◆ WHAT THE TASK ASKS ◆
With the records as your source, report how many lines contain "Swift". Add no other words.

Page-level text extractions

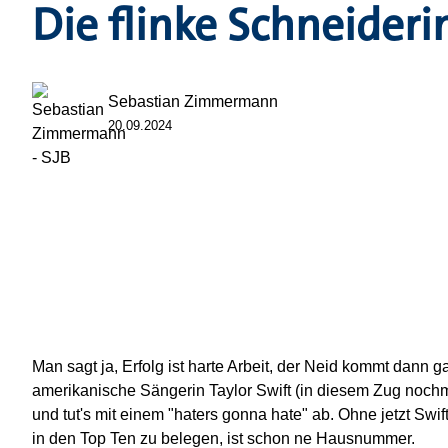
Die flinke Schneideri
Sebastian Zimmermann
20.09.2024
Man sagt ja, Erfolg ist harte Arbeit, der Neid kommt dann 
amerikanische Sängerin Taylor Swift (in diesem Zug nochmal
und tut's mit einem "haters gonna hate" ab. Ohne jetzt Swift
in den Top Ten zu belegen, ist schon ne Hausnummer.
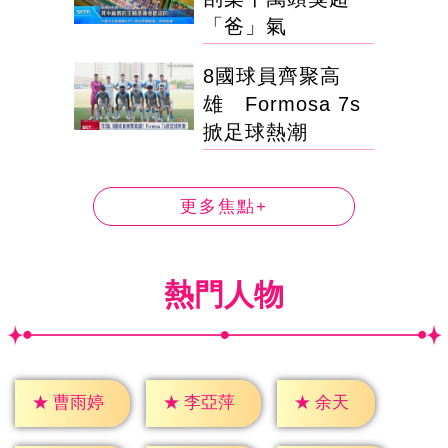
「爸」氣
8國球員齊聚高
雄 Formosa 7s
掀足球熱潮
更多焦點+
熱門人物
★
余天
★
曹雨婷
★
李亞萍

◆ RESPONSE AREA ◆
2